CVE-2026-22689 - Mailpit Plugin
CVE-2026-22689
Mailpit is an email testing tool and API for developers. Prior to version 1.28.2, the Mailpit WebSocket server is configured to accept connections from any origin. This lack of Origin header validation introduces a Cross-Site WebSocket Hijacking (CSWSH) vulnerability. An attacker can host a malicious website that, when visited by a developer running Mailpit locally, establishes a WebSocket connection to the victim's Mailpit instance (default ws://localhost:8025). This allows the attacker to intercept sensitive data such as email contents, headers, and server statistics in real-time. This issue has been patched in version 1.28.2.
CVE-2026-22689
MEDIUM
CVSS 6.5
Published 2026-01-10
Updated 2026-02-18
AI Risk High (84/100)
Active Exploit: Likely
Published Exploit: Public exploit references found
Priority: P2 Urgent
Severity Band
MEDIUM
CVSS Vector
CVSS:3.1/AV:N/AC:L/PR:N/UI:R/S:U/C:H/I:N/A:N
Affected Components
1
Reference Links
2
AI Risk Engine
High (84/100)
Exploitability
High
Active Exploitation
Likely
Published Exploit Status
Public exploit references found
AI Context
Machine-generated threat intelligence
AI
Updated 16 days ago
AI enriched 16 days ago (2026-04-09 06:24 UTC)
Technical Summary
Mailpit is an email testing tool and API for developers. Prior to version 1.28.2, the Mailpit WebSocket server is configured to accept connections from any origin. This lack of Origin header validation introduces a Cross-Site WebSocket Hijacking (CSWSH) vulnerability. An attacker can host a malicious website that, when visited by a developer running Mailpit locally, establishes a WebSocket connection to the victim's Mailpit instance (default ws://localhost:8025). This allows the attacker to intercept sensitive data such as email contents, headers, and…
Potential Impact
Severity is MEDIUM (CVSS 6.5). Depending on deployment context, affected components may be exposed to unauthorized actions or data integrity risk.
Exploitability Assessment
Exploitability is assessed as High based on published exploit references, remote code execution potential.
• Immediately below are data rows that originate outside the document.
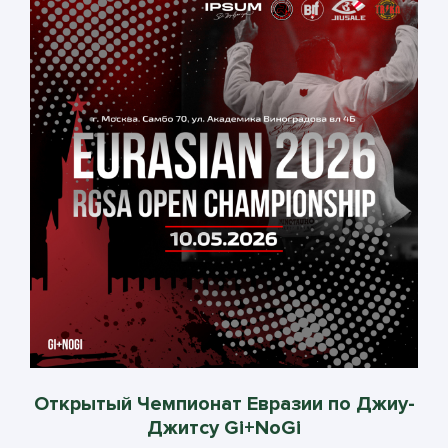
Открытый Чемпионат Евразии по Джиу-
Джитсу Gi+NoGi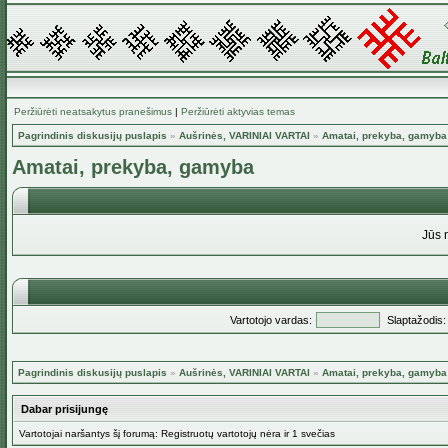
Peržiūrėti neatsakytus pranešimus
|
Peržiūrėti aktyvias temas
Pagrindinis diskusijų puslapis
»
Aušrinės, VARINIAI VARTAI
»
Amatai, prekyba, gamyba
Amatai, prekyba, gamyba
Jūs 
Vartotojo vardas:
Slaptažodis:
Pagrindinis diskusijų puslapis
»
Aušrinės, VARINIAI VARTAI
»
Amatai, prekyba, gamyba
Dabar prisijungę
Vartotojai naršantys šį forumą: Registruotų vartotojų nėra ir 1 svečias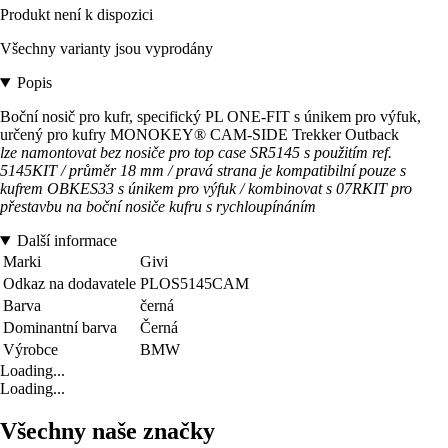
Produkt není k dispozici
Všechny varianty jsou vyprodány
Popis
Boční nosič pro kufr, specifický PL ONE-FIT s únikem pro výfuk,
určený pro kufry MONOKEY® CAM-SIDE Trekker Outback
lze namontovat bez nosiče pro top case SR5145 s použitím ref.
5145KIT / průměr 18 mm / pravá strana je kompatibilní pouze s
kufrem OBKES33 s únikem pro výfuk / kombinovat s 07RKIT pro
přestavbu na boční nosiče kufru s rychloupínáním
Další informace
Marki
Givi
Odkaz na dodavatele
PLOS5145CAM
Barva
černá
Dominantní barva
Černá
Výrobce
BMW
Loading...
Loading...
Všechny naše značky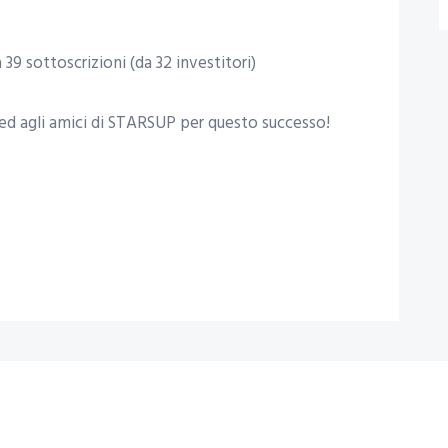
 39 sottoscrizioni (da 32 investitori)
ed agli amici di STARSUP per questo successo!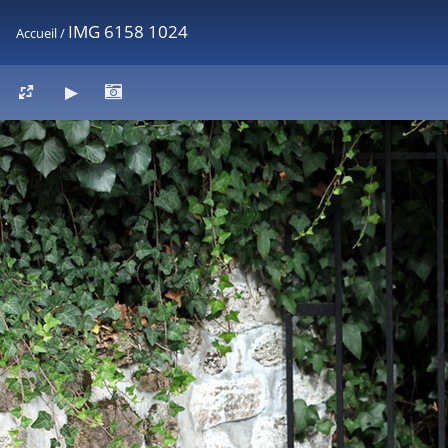
IMG 6158 1024
Accueil
/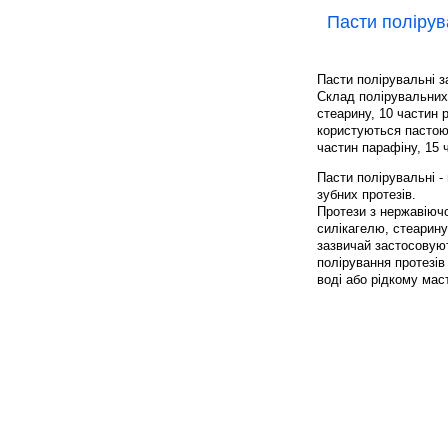
Пасти полірув
Пасти полірувальні 
Склад полірувальних
стеарину, 10 частин 
користуються пастою 
частин парафіну, 15 ч
Пасти полірувальні -
зубних протезів.
Протези з нержавіючо
силікагелю, стеарину
зазвичай застосовуют
полірування протезів
воді або рідкому мас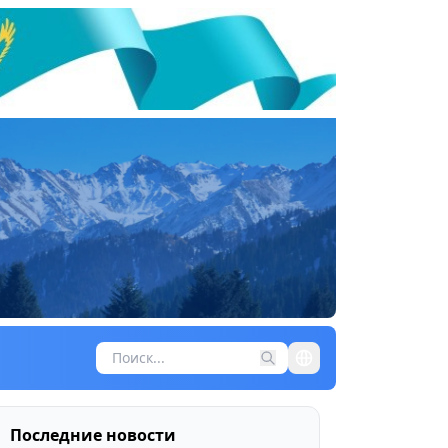
Последние новости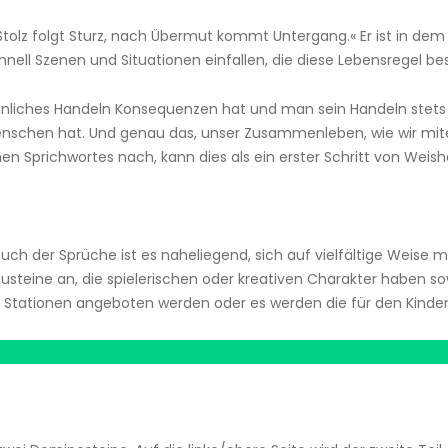
h Stolz folgt Sturz, nach Übermut kommt Untergang.« Er ist in 
ll Szenen und Situationen einfallen, die diese Lebensregel bes
nliches Handeln Konsequenzen hat und man sein Handeln stets 
schen hat. Und genau das, unser Zusammenleben, wie wir mit
hen Sprichwortes nach, kann dies als ein erster Schritt von Weis
ch der Sprüche ist es naheliegend, sich auf vielfältige Weise m
austeine an, die spielerischen oder kreativen Charakter haben 
on Stationen angeboten werden oder es werden die für den Kind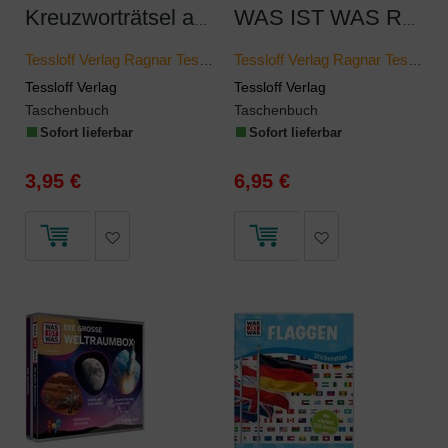
Kreuzworträtsel ab 10 Jahren (Blau)
WAS IST WAS Rätseln und Stickern: Fußball
Tessloff Verlag Ragnar Tessloff GmbH & Co KG
Tessloff Verlag Ragnar Tessloff GmbH & Co KG
Tessloff Verlag
Tessloff Verlag
Taschenbuch
Taschenbuch
Sofort lieferbar
Sofort lieferbar
3,95 €
6,95 €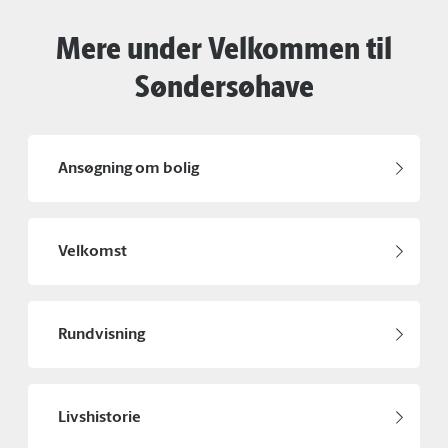
Mere under Velkommen til
Søndersøhave
Ansøgning om bolig
Velkomst
Rundvisning
Livshistorie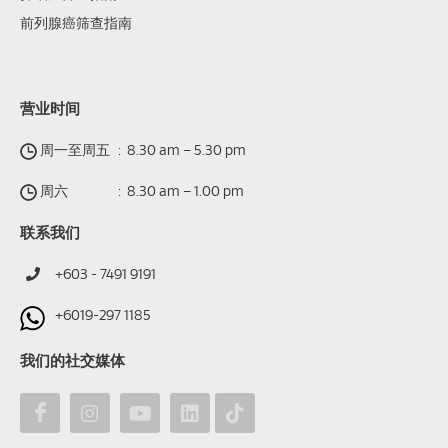
前列腺癌筛查指南
营业时间
周一至周五
:
8.30 am – 5.30 pm
周六
:
8.30 am – 1.00 pm
联系我们
+603 - 7491 9191
+6019-297 1185
我们的社交媒体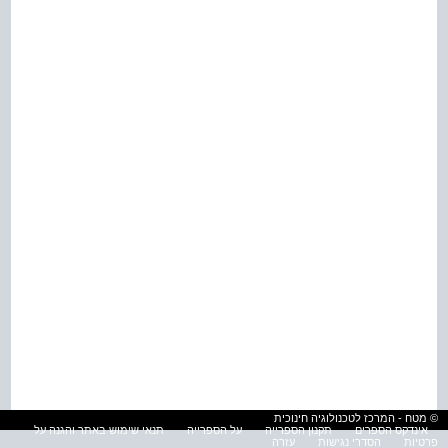
© מטח - המרכז לטכנולוגיה חינוכית
אינדקס הספרים
תקנון הספרייה
על הספרייה
תנאי שימוש באתר והגנה על
פרטיות
הסדרי נגישות
עזרה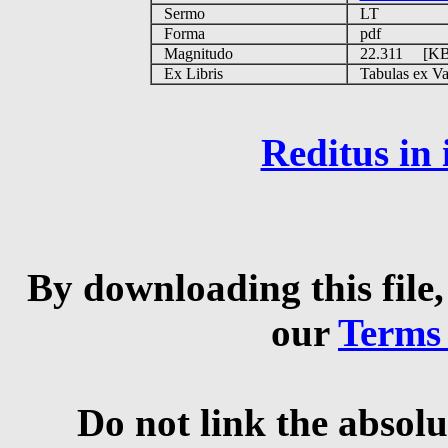
Sermo
LT
Forma
pdf
Magnitudo
22.311 [K
Ex Libris
Tabulas ex Vati
Reditus in
By downloading this file,
our
Terms
Do not link the absolu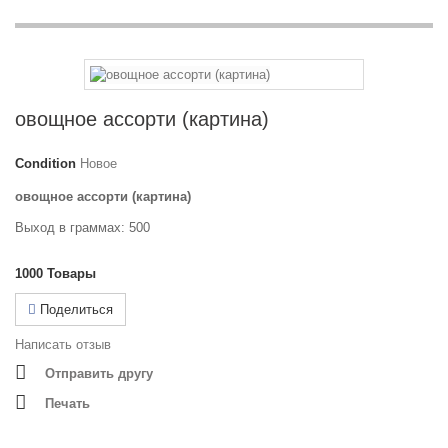
овощное ассорти (картина)
Condition
Новое
овощное ассорти (картина)
Выход в граммах: 500
1000
Товары
Поделиться
Написать отзыв
Отправить другу
Печать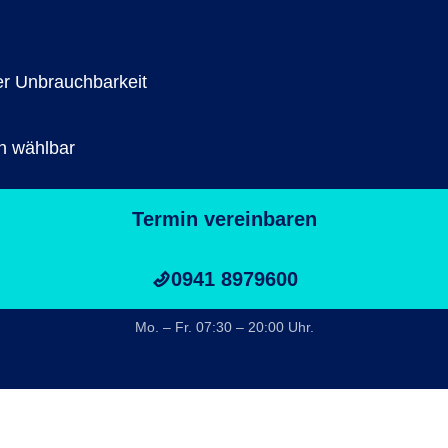
er Unbrauchbarkeit
n wählbar
Termin vereinbaren
0941 8979600
Mo. – Fr. 07:30 – 20:00 Uhr.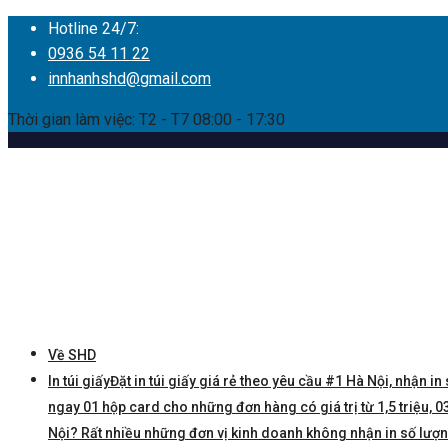
Hotline 24/7:
0936 54 11 22
innhanhshd@gmail.com
Thời gian làm việc: T2 - T7 08:00 - 17:30
Về SHD
In túi giấy
Đặt in túi giấy giá rẻ theo yêu cầu #1 Hà Nội, nhận in 
ngay 01 hộp card cho những đơn hàng có giá trị từ 1,5 triệu, 03 
Nội? Rất nhiều những đơn vị kinh doanh không nhận in số lượng í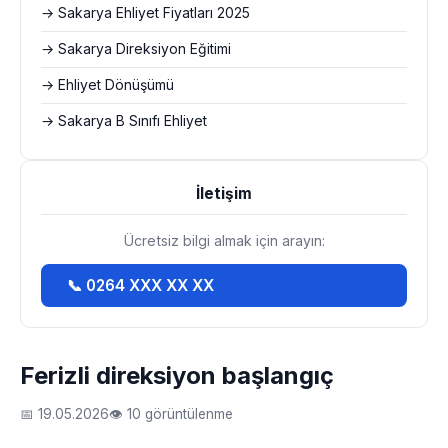
→ Sakarya Ehliyet Fiyatları 2025
→ Sakarya Direksiyon Eğitimi
→ Ehliyet Dönüşümü
→ Sakarya B Sınıfı Ehliyet
İletişim
Ücretsiz bilgi almak için arayın:
📞 0264 XXX XX XX
Ferizli direksiyon başlangıç
📅 19.05.2026
👁 10 görüntülenme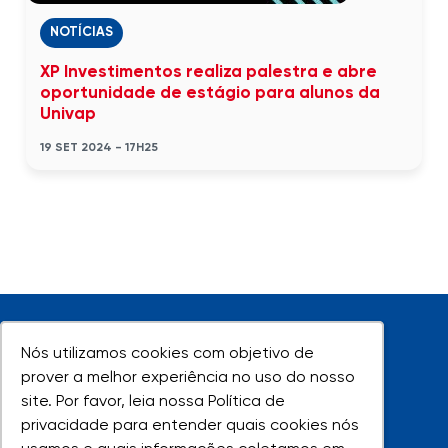
NOTÍCIAS
XP Investimentos realiza palestra e abre
oportunidade de estágio para alunos da
Univap
19 SET 2024 - 17H25
Nós utilizamos cookies com objetivo de
Nós utilizamos cookies com objetivo de
prover a melhor experiência no uso do nosso
prover a melhor experiência no uso do nosso
site. Por favor, leia nossa Política de
site. Por favor, leia nossa Política de
UNIVAP - Todos os direitos reservados
privacidade para entender quais cookies nós
privacidade para entender quais cookies nós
Primary risk drivers: published exploit references, remote code execution potential
Mitigation Recommendations
Validate affected product versions, prioritize patching, and monitor references for vendor remediation guidance. If immediate patching is not possible, apply compensating controls and limit exposure of vulnerable surfaces.
Detection & Monitoring
Track authentication anomalies, unexpected file writes, and suspicious plugin API activity around affected components.
Business Impact Lens
Prioritize remediation where affected components process customer data, admin sessions, or Internet-exposed workflows.